The method of converting the output of the above mixer 100 as described in the first to third embodiments into a plurality of different-format audio data output streams, commences with determining the inverse of each of the stored conversion codes 120 stored in the local temporal data store 118. These inverse conversion codes (not shown) are stored in the local temporal data store 118 for use in a final output stage. They simply reverse the conversion from original format to common format, namely they enable the resultant sample 122 in the common internal format of the mixer 100, to be converted back into the original sample input format. Having calculated and

stored these inverse conversion codes (not shown), they are used in place of the final translation of the results store stage described in the above embodiments (Stages 164 and 222). Thus the cumulative results sample 122, is simply converted into a plurality of mixed audio data output streams (each being in a format suited to the audio data source from where the audio was generated), in real time by the mixer 100. These output streams are then individually handled by the output module 124 for output from the mixer 100 in a similar manner as the single cumulative output of the previous embodiments.

Thus a person wishing to join a VoIP conference call over a very limited bandwidth connection, where other participants have better quality connections, can not only have his audio conversation mixed effectively into the conference call for others to listen to over their high quality connections, but also can listen to the conference call himself via his poor-quality connection. The significant advantage of using the above described multiple output formats, is that the quality of the connection for each participant in the conference call, is the quality of the mixed audio which will be presented back to the user for the conference call, all in real time. Otherwise, if this aspect of the embodiments were not used, then the users with the higher quality connections would end up having to listen to the audio data in the lowest common format for all participants. Accordingly this aspect of the embodiments enables each participant in the conference call to maximise the quality of their reception.

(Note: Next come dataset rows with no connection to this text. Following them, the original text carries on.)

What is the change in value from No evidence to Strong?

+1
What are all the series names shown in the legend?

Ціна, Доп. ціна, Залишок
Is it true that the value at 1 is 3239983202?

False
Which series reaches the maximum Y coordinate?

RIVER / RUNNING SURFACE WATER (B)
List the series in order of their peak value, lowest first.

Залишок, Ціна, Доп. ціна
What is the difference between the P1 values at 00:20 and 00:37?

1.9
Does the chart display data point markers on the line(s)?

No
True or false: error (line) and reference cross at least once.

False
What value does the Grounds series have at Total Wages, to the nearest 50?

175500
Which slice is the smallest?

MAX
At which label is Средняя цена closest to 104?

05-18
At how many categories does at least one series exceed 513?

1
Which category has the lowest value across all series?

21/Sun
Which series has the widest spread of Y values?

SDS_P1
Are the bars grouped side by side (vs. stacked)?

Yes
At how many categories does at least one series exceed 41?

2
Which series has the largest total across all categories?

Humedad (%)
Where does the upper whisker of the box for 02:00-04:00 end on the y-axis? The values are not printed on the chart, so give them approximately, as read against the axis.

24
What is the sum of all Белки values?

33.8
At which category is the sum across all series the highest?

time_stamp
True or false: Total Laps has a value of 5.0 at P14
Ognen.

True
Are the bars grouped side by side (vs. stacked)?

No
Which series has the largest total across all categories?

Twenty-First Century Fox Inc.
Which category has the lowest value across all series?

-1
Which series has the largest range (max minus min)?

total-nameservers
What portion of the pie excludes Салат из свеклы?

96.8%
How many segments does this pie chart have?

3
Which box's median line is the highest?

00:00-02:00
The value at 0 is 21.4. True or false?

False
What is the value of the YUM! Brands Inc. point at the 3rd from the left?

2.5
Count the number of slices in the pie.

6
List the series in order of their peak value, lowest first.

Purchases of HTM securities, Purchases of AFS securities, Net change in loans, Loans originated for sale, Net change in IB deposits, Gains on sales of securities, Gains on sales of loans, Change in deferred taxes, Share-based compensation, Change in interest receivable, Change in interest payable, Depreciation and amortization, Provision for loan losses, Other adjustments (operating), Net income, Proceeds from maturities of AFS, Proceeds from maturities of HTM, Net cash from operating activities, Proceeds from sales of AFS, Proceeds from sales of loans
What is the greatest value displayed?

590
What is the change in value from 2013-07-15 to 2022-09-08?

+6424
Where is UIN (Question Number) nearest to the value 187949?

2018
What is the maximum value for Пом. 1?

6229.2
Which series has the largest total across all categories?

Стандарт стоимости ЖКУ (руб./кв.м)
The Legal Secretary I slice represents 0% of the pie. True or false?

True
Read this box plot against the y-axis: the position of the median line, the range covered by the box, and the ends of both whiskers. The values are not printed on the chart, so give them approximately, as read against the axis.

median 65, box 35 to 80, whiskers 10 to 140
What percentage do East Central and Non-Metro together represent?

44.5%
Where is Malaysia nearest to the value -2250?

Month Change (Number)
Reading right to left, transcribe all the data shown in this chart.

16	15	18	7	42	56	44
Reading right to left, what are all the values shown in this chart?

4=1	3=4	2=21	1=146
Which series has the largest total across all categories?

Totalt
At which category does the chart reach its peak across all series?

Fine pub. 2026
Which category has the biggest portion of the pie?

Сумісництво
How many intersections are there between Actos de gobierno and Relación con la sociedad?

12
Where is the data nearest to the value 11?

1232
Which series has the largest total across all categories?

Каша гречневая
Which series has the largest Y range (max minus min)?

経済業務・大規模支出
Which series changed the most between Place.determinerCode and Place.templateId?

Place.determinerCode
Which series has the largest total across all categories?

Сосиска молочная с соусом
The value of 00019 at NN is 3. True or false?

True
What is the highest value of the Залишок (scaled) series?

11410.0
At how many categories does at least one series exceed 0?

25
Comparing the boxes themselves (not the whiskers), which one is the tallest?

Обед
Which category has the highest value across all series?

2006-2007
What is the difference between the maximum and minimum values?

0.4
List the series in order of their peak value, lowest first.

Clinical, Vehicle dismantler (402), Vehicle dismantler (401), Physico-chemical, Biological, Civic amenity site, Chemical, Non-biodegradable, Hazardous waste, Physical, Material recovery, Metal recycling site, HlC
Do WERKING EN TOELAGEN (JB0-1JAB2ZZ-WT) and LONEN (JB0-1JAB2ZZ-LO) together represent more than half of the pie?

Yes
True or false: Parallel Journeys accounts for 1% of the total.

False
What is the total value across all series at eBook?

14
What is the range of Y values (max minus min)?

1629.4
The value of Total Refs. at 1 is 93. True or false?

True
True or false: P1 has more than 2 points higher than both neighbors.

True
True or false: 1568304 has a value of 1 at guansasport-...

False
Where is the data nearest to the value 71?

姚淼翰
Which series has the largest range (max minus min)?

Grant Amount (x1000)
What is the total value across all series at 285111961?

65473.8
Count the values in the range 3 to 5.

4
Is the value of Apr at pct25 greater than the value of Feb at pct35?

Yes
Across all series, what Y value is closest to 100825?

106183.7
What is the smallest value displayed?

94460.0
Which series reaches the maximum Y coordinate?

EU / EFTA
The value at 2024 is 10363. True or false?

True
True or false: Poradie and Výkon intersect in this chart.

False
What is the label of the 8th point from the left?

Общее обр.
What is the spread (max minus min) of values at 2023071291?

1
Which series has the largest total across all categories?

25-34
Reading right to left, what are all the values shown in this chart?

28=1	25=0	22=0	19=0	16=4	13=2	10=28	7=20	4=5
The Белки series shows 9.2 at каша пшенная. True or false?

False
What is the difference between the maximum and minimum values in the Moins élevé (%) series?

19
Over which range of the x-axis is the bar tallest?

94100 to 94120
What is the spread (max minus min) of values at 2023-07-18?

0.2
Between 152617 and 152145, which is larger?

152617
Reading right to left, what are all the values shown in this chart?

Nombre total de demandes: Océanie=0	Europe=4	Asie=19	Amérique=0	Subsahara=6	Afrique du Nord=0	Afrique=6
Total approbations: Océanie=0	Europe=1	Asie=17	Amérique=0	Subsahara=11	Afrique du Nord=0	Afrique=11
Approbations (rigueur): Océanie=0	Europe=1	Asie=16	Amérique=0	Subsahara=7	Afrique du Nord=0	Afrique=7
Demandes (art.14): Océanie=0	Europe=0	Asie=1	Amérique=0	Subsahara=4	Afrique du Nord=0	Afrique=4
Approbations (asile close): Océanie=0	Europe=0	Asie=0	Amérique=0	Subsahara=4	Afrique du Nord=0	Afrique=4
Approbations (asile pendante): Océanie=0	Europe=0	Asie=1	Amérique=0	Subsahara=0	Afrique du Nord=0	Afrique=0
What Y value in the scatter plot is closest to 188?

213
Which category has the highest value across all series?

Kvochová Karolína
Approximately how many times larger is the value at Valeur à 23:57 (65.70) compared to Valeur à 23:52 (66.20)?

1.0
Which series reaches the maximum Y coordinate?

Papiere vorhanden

Furthermore, as the inverse conversion codes are stored and pre-calculated, the can be used repetitively for subsequently generated cumulative output samples without requiring calculation. This provides a significant speed up in the processing of such different output audio data streams. Also, machine code used to execute the inverse conversion codes can be determined and used as an addition to the third embodiment machine code executable to implement a very efficient multiple format input and multiple format output real-time data mixer.

Having described a particular preferred embodiment of the present invention, it is to be appreciated that the embodiment in question is exemplary only and that variations and modifications, such as will occur to those possessed of the appropriate knowledge and skills, may be made without departure from the spirit and scope of the invention as set forth in the appended claims. For example, any combination of video and/or audio mixing can be achieved by the present invention in real time such that if a video of a live event is being generated and supplied to the mixer, one or more voiceover commentary audio stream(s) can be mixed thereto efficiently. Using the Internet the commentator and the video source can be in different locations.

It is also to be appreciated that the different features of the embodiments described above can be combined in different ways without departure from the scope of the present invention to result in new embodiments. The skilled addressee will be highly competent in determining how such new combinations would work.